DEATH
CERTIFICATE
SYLVIA PERKINS
Date 28 January 1941
Cert: 04368
Place of Death: County: Floyd City or Town:
Tram
Street No. or Location:
Length of stay in hospital or community: (blank)
Usual Residence of Deceased: State: Ky. County: Floyd
City or Town: Tram If rural give
precinct: Ivel 34
Full Name: Sylvia PERKINS
If Veteran Name War: (blank)
Social Security No.: (blank)
Sex, Color or Race, Marital Status: Female, White, Widow
Husband or Wife of: William
Age of husband or wife if alive: (blank)
Birth date of deceased: 21 February 1860
Age: 79 years, 11 months, 24 days
Birthplace: Knott Co., Ky.
Occupation: house wife
Industry or business: (blank)
Father Name: Tom EVERIDGE
Father Birthplace: Knott Co., Ky.
Mother Maiden Name: Rachel JOHNSON
Mother Birthplace: Knott Co., Ky.
Informant: Hare AMBURGY, Tram, Ky.
Burial Place: Tram, Ky.
Date: 30 January 1941
Signature of funeral director: E. P. Arnold, Prestonsburg, Ky.

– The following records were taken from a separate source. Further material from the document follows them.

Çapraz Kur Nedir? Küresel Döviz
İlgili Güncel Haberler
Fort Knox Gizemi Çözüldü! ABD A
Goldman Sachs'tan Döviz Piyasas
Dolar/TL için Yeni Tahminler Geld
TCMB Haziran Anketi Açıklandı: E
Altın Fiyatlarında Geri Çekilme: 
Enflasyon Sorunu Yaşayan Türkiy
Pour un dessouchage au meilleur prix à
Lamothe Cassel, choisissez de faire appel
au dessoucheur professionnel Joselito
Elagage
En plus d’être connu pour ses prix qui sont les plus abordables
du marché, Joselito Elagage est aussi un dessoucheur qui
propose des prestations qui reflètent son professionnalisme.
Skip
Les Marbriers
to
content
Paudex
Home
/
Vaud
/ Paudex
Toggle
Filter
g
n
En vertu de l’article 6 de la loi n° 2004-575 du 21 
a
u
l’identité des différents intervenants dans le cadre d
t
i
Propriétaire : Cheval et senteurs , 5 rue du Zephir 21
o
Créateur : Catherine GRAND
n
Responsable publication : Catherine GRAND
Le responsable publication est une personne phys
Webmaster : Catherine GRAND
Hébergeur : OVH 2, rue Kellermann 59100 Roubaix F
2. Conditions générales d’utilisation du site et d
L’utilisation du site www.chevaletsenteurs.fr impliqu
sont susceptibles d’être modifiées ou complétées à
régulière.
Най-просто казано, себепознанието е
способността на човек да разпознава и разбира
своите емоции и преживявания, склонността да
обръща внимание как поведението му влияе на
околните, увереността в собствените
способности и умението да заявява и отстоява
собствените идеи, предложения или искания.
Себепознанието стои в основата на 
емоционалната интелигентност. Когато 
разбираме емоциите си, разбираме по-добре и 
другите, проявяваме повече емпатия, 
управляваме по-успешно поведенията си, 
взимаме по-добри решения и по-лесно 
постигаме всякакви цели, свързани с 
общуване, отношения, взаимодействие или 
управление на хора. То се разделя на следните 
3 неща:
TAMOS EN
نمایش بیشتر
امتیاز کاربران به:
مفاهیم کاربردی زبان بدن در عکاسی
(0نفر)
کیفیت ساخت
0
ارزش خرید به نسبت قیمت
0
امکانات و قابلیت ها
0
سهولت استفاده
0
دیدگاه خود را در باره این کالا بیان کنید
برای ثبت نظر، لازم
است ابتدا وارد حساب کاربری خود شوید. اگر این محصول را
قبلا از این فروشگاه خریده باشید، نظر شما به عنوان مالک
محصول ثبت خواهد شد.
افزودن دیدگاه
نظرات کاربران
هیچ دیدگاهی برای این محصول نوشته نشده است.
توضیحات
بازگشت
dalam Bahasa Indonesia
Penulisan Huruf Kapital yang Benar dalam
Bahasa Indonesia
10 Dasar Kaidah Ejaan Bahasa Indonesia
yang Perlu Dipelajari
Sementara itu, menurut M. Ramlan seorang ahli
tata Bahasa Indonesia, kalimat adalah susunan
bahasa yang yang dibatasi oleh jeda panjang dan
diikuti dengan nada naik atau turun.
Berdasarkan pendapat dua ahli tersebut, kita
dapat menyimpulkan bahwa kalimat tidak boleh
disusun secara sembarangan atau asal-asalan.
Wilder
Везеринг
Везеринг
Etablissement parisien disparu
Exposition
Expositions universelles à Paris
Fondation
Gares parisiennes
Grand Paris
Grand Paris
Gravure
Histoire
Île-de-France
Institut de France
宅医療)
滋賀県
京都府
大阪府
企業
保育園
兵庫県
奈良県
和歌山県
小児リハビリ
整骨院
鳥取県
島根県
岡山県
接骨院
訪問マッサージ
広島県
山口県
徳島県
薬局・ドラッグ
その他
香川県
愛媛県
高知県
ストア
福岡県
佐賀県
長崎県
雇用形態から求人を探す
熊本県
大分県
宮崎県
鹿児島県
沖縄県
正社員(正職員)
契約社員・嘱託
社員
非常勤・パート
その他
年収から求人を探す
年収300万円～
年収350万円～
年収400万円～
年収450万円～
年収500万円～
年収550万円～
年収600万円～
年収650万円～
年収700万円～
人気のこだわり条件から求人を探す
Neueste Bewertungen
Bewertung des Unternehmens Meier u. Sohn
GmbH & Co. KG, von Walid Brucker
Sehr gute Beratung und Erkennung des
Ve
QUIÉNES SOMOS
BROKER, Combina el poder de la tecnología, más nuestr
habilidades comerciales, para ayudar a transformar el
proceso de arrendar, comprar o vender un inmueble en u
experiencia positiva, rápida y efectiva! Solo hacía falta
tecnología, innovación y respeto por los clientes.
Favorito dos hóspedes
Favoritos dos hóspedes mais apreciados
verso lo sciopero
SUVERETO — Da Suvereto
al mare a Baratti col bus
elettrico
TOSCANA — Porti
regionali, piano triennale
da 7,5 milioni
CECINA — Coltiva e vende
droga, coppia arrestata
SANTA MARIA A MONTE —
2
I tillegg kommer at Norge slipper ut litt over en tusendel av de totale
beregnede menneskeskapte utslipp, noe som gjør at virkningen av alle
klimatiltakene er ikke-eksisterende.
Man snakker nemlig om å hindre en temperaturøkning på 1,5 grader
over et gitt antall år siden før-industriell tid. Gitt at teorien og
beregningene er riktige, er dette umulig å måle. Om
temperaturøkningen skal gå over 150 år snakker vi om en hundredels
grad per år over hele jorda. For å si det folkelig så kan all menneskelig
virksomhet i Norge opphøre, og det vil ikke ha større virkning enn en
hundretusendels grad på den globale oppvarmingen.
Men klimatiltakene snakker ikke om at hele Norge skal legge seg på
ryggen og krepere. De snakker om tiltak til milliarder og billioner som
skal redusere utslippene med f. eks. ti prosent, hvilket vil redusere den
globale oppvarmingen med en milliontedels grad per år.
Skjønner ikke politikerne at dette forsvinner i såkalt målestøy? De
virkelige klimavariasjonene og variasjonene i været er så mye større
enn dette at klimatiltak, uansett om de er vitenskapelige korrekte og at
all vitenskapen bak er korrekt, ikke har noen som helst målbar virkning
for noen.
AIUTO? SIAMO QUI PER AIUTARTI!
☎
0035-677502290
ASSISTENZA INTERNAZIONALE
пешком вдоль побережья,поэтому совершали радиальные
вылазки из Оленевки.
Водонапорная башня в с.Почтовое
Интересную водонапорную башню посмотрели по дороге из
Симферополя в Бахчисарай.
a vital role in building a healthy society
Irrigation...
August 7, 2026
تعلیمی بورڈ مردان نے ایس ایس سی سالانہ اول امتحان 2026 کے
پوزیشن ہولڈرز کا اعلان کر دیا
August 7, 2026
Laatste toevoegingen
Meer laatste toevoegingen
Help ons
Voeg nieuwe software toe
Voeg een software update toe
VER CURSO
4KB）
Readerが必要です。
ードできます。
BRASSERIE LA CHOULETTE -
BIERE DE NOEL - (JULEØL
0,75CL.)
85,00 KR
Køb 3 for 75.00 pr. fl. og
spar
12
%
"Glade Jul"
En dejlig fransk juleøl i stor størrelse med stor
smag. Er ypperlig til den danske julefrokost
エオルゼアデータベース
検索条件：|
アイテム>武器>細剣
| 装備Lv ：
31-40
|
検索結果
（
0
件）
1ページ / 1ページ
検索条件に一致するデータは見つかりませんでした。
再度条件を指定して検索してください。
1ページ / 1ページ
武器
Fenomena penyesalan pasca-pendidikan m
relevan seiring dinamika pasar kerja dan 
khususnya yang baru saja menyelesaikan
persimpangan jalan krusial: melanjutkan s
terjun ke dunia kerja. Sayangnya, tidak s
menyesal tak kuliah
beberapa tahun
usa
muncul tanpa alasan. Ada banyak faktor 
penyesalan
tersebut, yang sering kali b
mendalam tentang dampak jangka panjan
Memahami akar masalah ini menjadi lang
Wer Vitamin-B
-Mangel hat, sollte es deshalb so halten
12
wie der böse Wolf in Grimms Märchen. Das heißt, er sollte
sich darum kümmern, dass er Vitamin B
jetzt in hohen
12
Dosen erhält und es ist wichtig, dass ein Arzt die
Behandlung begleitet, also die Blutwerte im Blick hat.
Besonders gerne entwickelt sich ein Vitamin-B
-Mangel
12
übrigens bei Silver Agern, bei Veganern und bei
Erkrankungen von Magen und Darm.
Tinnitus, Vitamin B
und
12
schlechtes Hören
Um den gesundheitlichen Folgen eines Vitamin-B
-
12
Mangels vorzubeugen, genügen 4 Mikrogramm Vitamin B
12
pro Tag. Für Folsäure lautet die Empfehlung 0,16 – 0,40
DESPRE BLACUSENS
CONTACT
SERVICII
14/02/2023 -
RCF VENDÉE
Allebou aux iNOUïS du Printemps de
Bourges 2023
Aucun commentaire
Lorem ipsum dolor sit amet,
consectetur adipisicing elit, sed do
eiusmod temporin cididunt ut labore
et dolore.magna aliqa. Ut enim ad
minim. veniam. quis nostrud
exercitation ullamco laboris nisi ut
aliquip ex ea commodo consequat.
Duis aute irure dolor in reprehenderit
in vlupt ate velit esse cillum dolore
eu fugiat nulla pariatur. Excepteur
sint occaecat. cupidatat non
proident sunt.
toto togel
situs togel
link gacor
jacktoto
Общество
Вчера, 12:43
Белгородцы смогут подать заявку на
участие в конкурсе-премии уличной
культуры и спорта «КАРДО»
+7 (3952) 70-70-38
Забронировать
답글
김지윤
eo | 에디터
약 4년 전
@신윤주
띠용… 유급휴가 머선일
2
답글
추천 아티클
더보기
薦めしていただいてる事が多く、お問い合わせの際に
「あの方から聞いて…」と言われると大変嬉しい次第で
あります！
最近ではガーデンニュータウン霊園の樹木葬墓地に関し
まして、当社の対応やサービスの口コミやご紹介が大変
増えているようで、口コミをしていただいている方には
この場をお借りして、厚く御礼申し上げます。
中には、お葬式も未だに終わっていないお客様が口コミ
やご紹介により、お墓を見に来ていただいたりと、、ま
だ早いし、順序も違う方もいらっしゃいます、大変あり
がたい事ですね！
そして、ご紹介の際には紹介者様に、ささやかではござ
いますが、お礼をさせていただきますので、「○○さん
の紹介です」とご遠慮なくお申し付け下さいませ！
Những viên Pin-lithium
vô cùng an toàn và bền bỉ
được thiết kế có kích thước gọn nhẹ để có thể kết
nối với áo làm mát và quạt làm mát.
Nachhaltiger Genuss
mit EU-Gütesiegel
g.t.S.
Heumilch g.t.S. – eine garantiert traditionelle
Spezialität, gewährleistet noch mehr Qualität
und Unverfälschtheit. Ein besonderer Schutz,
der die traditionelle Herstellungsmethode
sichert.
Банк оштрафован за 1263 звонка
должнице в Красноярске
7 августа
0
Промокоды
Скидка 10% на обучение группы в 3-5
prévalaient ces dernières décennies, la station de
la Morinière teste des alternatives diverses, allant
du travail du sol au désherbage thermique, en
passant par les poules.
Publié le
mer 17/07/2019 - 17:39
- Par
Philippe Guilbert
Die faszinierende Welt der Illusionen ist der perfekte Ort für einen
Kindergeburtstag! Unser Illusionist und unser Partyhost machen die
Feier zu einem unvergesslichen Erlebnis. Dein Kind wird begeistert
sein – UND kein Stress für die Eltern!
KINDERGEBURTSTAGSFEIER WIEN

Date received by local registrar: 11 February 1941
Registrar's Signature: Mrs. Ben Norris
Date of Death: 28 January 1941
I hereby certify that I attended deceased from (blank) to
(blank), that I last saw h-- alive on (blank), and that death
occurred on the date stated above at 4:45 p.m.
Immediate cause of death: Cerebral accident - Right
Duration: 02 days
Due to: Hypertensive Cardio Vascular Disease
Duration: 20 years
Accident, suicide, or homicide: (blank)
Date of occurrence: (blank)
Where did injury occur: (blank)
While at work: (blank)
Means of injury: (blank)
Signature & Address: R. W. Allen, M.D., Harold, Ky.